Most people hear the term ultrasound and think of a pregnant woman at her OB/GYN's office. When you hear the word cancer you might think of the pink ribbon symbol for breast cancer – and its correlation to women. However, ultrasound and cancer can relate directly to men, as well. Continue reading to understand how these three terms are interconnected.
Ultrasound is Used to Detect and Evaluate Cancer in Men
An ultrasound isn't reserved exclusively for prenatal checkups. It serves a variety of purposes in the medical field. You may be more familiar with ultrasound's other medical term: sonography. This equipment uses soundwaves to create and project images onto a screen for easy evaluation. If you go in for a cancer screening, you will first need to provide your medical history and possibly undergo a physical exam. If a growth is discovered, ultrasound – or sonography – equipment might be used in your exam. A few examples of cancers detected using sonography include:
- Kidney and Organ Cancer: The ultrasound microphone is moved along your abdomen and side so your doctor can evaluate your kidneys from multiple angles. If any suspicious lumps are found, surrounding organs are observed using the ultrasound to see if it has spread. The projected image is also used to guide a biopsy needle towards the growth while a sample is taken. The sample is then evaluated in a lab to determine if a tumor is benign or malignant.
- Prostate Cancer: Use of the ultrasound is slightly more invasive to detect prostate cancer than other cancers. The ultrasound microphone is inserted partway into the rectum so the prostate gland can be observed and the lining of the prostate can be measured. This measurement is used to determine the density of prostate-specific antigens (PSAs). Doctors look for high PSA counts and changes in PSA count to determine the likelihood of you having prostate cancer. If necessary, other tests such as a digital rectal exam, blood tests, and a biopsy are also used to locate prostate cancer.

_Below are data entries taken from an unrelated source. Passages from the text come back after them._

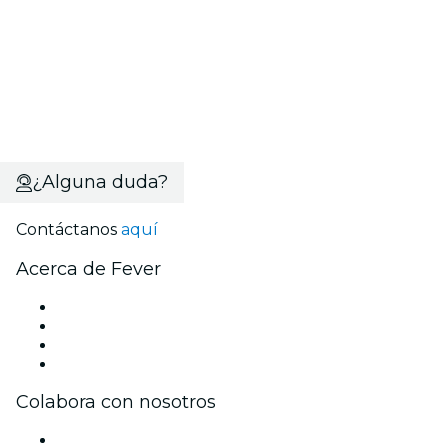
¿Alguna duda?
Contáctanos
aquí
Acerca de Fever
Prensa
Únete al equipo
Tarjetas Regalo
Centro de asistencia
Colabora con nosotros
Gestiona tu evento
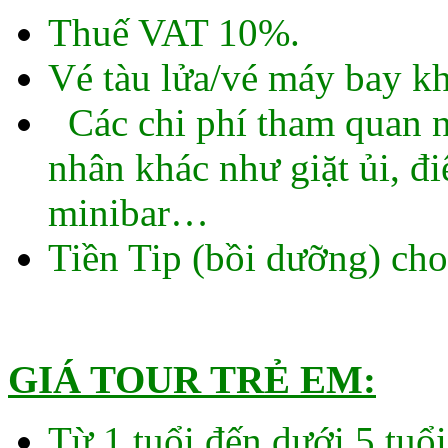
Thuế VAT 10%.
Vé tàu lửa/vé máy bay
Các chi phí tham quan ng
nhân khác như giặt ủi, đi
minibar…
Tiền Tip (bồi dưỡng) cho
GIÁ TOUR TRẺ EM:
Từ 1 tuổi đến dưới 5 tuổ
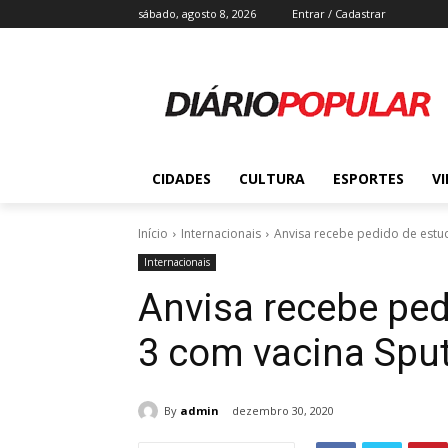
sábado, agosto 8, 2026
Entrar / Cadastrar
CIDADES
CULTURA
ESPORTES
V
Início
Internacionais
Anvisa recebe pedido de estud
Internacionais
Anvisa recebe ped
3 com vacina Sput
By
admin
dezembro 30, 2020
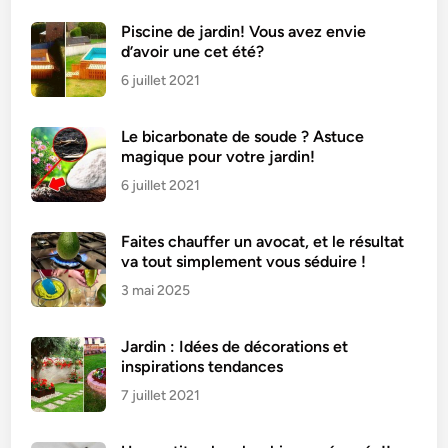
e
a
Piscine de jardin! Vous avez envie
d’avoir une cet été?
u
Y
6 juillet 2021
a
o
Le bicarbonate de soude ? Astuce
u
magique pour votre jardin!
r
6 juillet 2021
t
a
Faites chauffer un avocat, et le résultat
u
va tout simplement vous séduire !
x
3 mai 2025
A
b
r
Jardin : Idées de décorations et
i
inspirations tendances
c
7 juillet 2021
o
t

- Breast Cancer: While less common in men than women, breast cancer is still a concern. To diagnose it, a physical exam is first performed to identify lump size, quantity, and texture. An ultrasound machine designed specifically to observe breast tissue is then used to examine the entire breast and see if the lumps look harmful or not and if more action should be taken.

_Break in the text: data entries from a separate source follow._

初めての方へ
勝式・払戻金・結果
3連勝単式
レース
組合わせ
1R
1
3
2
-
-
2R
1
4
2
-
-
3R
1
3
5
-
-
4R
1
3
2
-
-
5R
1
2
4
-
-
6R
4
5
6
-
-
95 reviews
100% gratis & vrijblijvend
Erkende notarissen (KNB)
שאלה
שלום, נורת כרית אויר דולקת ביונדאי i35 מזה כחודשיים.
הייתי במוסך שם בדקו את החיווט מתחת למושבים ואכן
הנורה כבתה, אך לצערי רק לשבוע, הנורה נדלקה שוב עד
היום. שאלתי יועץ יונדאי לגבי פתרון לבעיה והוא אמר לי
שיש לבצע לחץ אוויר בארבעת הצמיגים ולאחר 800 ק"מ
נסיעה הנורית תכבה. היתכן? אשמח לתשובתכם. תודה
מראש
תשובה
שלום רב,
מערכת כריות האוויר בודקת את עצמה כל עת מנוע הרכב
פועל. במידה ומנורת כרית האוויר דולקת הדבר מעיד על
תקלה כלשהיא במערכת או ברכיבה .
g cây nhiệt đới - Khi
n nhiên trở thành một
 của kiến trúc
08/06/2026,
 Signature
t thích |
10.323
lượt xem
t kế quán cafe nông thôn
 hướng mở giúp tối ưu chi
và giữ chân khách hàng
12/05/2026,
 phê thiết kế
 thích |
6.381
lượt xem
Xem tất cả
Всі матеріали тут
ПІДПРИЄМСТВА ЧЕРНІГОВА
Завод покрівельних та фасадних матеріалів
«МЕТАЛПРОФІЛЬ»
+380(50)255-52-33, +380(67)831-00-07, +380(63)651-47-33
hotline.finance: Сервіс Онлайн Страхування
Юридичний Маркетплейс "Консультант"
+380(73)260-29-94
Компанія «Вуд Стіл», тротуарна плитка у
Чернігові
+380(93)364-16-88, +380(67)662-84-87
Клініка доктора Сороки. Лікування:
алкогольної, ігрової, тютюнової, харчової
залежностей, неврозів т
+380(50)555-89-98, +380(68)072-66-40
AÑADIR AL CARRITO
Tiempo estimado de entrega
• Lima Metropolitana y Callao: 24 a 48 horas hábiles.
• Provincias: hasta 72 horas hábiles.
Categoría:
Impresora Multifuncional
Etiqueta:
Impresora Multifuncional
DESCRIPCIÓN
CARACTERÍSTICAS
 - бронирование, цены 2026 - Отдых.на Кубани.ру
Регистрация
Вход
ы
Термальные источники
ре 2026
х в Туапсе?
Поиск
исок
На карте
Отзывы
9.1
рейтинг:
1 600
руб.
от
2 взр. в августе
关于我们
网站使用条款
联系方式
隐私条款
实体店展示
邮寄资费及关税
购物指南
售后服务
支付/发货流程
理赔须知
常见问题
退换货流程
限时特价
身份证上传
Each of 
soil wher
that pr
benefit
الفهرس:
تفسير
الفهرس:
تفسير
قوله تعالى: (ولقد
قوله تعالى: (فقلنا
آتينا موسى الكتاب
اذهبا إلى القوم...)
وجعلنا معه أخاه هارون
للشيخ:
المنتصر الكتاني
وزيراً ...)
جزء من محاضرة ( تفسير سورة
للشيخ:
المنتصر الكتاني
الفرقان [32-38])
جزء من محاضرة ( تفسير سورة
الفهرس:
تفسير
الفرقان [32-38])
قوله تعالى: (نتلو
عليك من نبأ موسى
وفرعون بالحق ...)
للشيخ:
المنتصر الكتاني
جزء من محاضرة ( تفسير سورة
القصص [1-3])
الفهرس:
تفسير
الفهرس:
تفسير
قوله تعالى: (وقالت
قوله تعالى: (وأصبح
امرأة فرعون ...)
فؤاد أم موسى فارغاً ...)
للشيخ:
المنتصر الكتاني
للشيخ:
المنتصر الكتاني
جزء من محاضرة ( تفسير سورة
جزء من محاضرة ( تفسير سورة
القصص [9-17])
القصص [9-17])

Why Choose Ultrasound Over Other Tests?
While your physician will probably prescribe a number of tests to determine if you have developed cancer, ultrasound is a good place to start if there is a valid concern. Here are just a few reasons why:
- Non-Invasive: This test is non-invasive but provides a reliable view of affected tissue. If there are no visible problems, you don't have to undergo an invasive biopsy or other tests. If a problem is detected, the ultrasound helps guide needles during invasive procedures for safety and accuracy.
- No Radiation: Ultrasound doesn't expose you to radiation the way an x-ray does, so you don't have to undergo unnecessary exposure in order to observe a growth at different angles and measure its size.
- Differentiates Growths: Ultrasound equipment accurately differentiates between fluid-filled cysts and solid tumors. If a cyst is detected, a biopsy is unnecessary. In some cases – especially in evaluating kidney tumors – the echo patterns help determine if a tumor is benign or malignant.
The terms ultrasound, cancer, and men are easy to connect. Ultrasound equipment can be used to detect cancer in men. Growths are evaluated and biopsies are taken all with the help of ultrasound.